I haven't sprayed a body/neck with the nitocelulose laquer/sealer on my shelf since 2 1/2 years ago. Is this stuff still usable?

-JMc


----------



## shoretyus (Jan 6, 2007)

I use precatalized that has a shelf life printed on the can. It's probably ok. Try some on something.


----------



## ajcoholic (Feb 5, 2006)

Yes it will be fine.

I have regular nitrocellulose lacquer that is much older than that, that still is fine. When lacquer goes "bad", it gets orange coloured and thick. I have used lacquer many years old (maybe 5 or 6?) and it was fine. I guess it also depends upon the maker, storage conditions and so forth.

Precatalyzed lacquer is different, it can definitely change properties when it exceeds the "best before date".

Post cat (two part) laquer is also dated, but is good for much longer.

AJC


----------



## JMC Amps (Dec 19, 2009)

Hi Guys,

What I have is Chemcraft Opticlear 900 Pre-cat Gloss Black and Chemseal Sanding Sealer.

I finally found the data sheet and it says "three month shelf life, un-opened" 

I guess I'll have to try it out and see!

Thanks guys,

-JMc


----------



## ajcoholic (Feb 5, 2006)

JMC Amps said:


> Hi Guys,
> 
> What I have is Chemcraft Opticlear 900 Pre-cat Gloss Black and Chemseal Sanding Sealer.
> 
> ...


Pre-cat is pre catalyzed lacquer, ie, where the manufacturer mixes in the hardener and it is ready to thin and use.

I (we, my woodworking company) used to use that type of lacquer, but went to post cat (where the end user mixes in the hardener) about 12 years ago, as it is superior in terms of wear resistance, check resistance etc and also, has a much longer shelf life.

I would be suspect of the product - it may spray and appear to be fine, but it might not achieve the proper toughness - or be too brittle, etc. Guitars, unlike a dining room table for instance, dont take a lot of abuse (well, they shouldnt!). You may find it works, you may not.

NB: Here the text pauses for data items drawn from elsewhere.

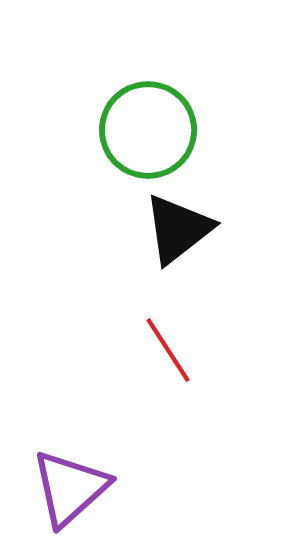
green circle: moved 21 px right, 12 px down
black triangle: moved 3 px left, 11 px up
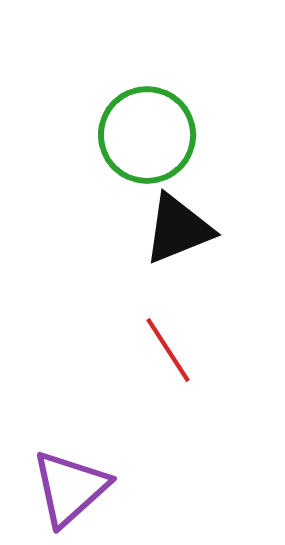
green circle: moved 1 px left, 5 px down
black triangle: rotated 16 degrees clockwise
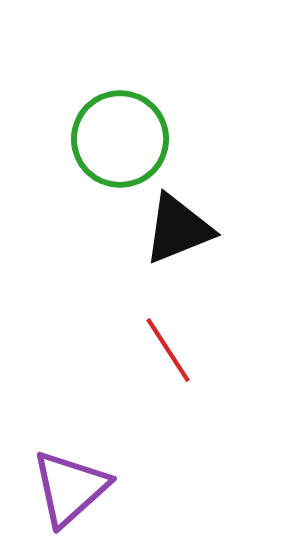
green circle: moved 27 px left, 4 px down
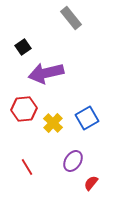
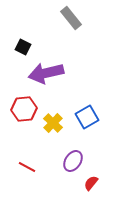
black square: rotated 28 degrees counterclockwise
blue square: moved 1 px up
red line: rotated 30 degrees counterclockwise
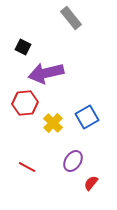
red hexagon: moved 1 px right, 6 px up
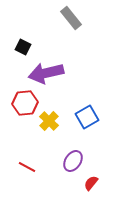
yellow cross: moved 4 px left, 2 px up
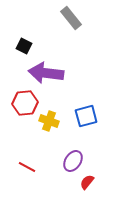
black square: moved 1 px right, 1 px up
purple arrow: rotated 20 degrees clockwise
blue square: moved 1 px left, 1 px up; rotated 15 degrees clockwise
yellow cross: rotated 24 degrees counterclockwise
red semicircle: moved 4 px left, 1 px up
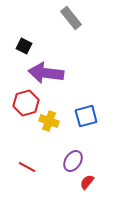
red hexagon: moved 1 px right; rotated 10 degrees counterclockwise
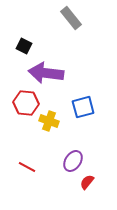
red hexagon: rotated 20 degrees clockwise
blue square: moved 3 px left, 9 px up
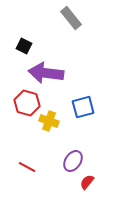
red hexagon: moved 1 px right; rotated 10 degrees clockwise
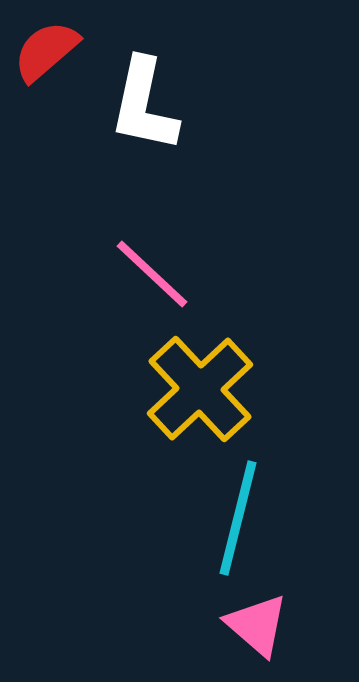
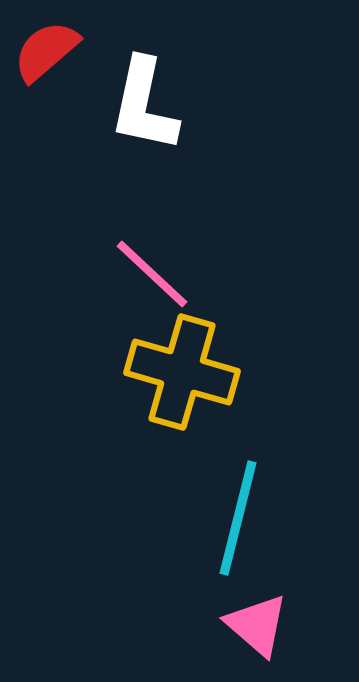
yellow cross: moved 18 px left, 17 px up; rotated 31 degrees counterclockwise
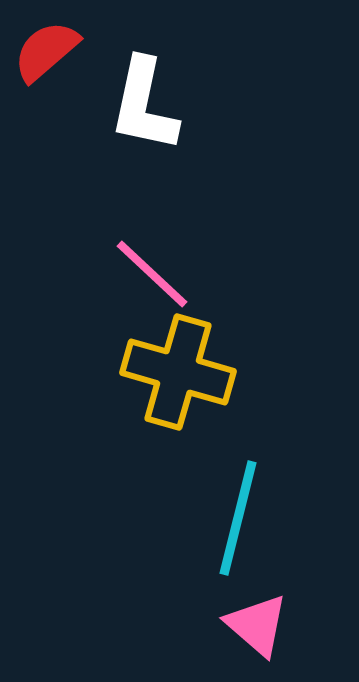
yellow cross: moved 4 px left
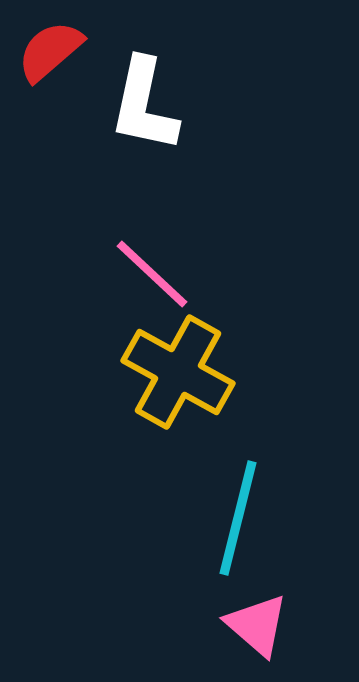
red semicircle: moved 4 px right
yellow cross: rotated 13 degrees clockwise
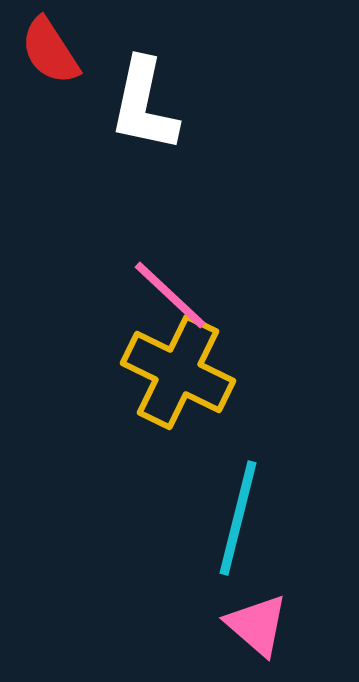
red semicircle: rotated 82 degrees counterclockwise
pink line: moved 18 px right, 21 px down
yellow cross: rotated 3 degrees counterclockwise
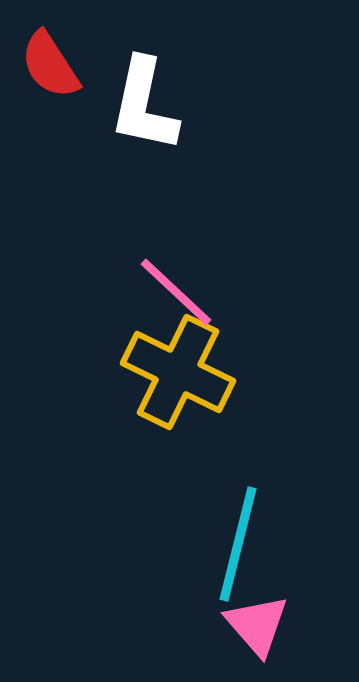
red semicircle: moved 14 px down
pink line: moved 6 px right, 3 px up
cyan line: moved 26 px down
pink triangle: rotated 8 degrees clockwise
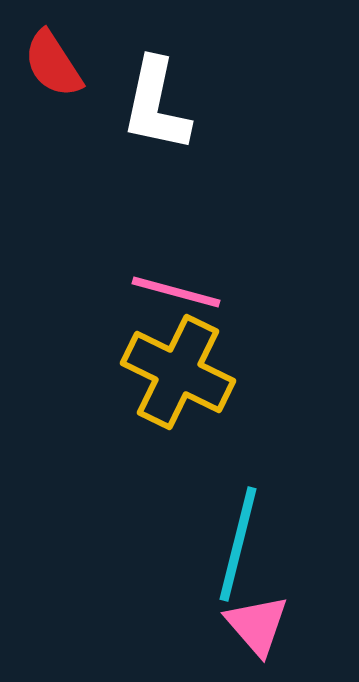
red semicircle: moved 3 px right, 1 px up
white L-shape: moved 12 px right
pink line: rotated 28 degrees counterclockwise
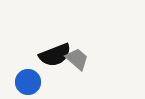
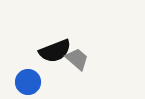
black semicircle: moved 4 px up
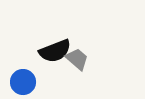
blue circle: moved 5 px left
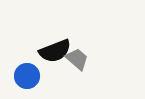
blue circle: moved 4 px right, 6 px up
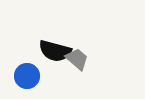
black semicircle: rotated 36 degrees clockwise
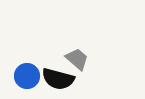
black semicircle: moved 3 px right, 28 px down
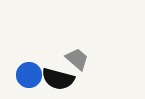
blue circle: moved 2 px right, 1 px up
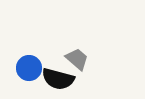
blue circle: moved 7 px up
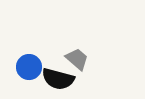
blue circle: moved 1 px up
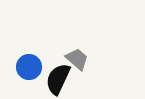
black semicircle: rotated 100 degrees clockwise
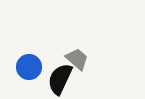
black semicircle: moved 2 px right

I would spray a test panel on a piece of scrap plywood first. The only way to make absolute sure.

AJC


----------



## JMC Amps (Dec 19, 2009)

Thanks, 

I'll check it out.

-JMc



ajcoholic said:


> Guitars, unlike a dining room table for instance, dont take a lot of abuse (well, they shouldnt!).
> AJC



agreed, they shouldn't...


----------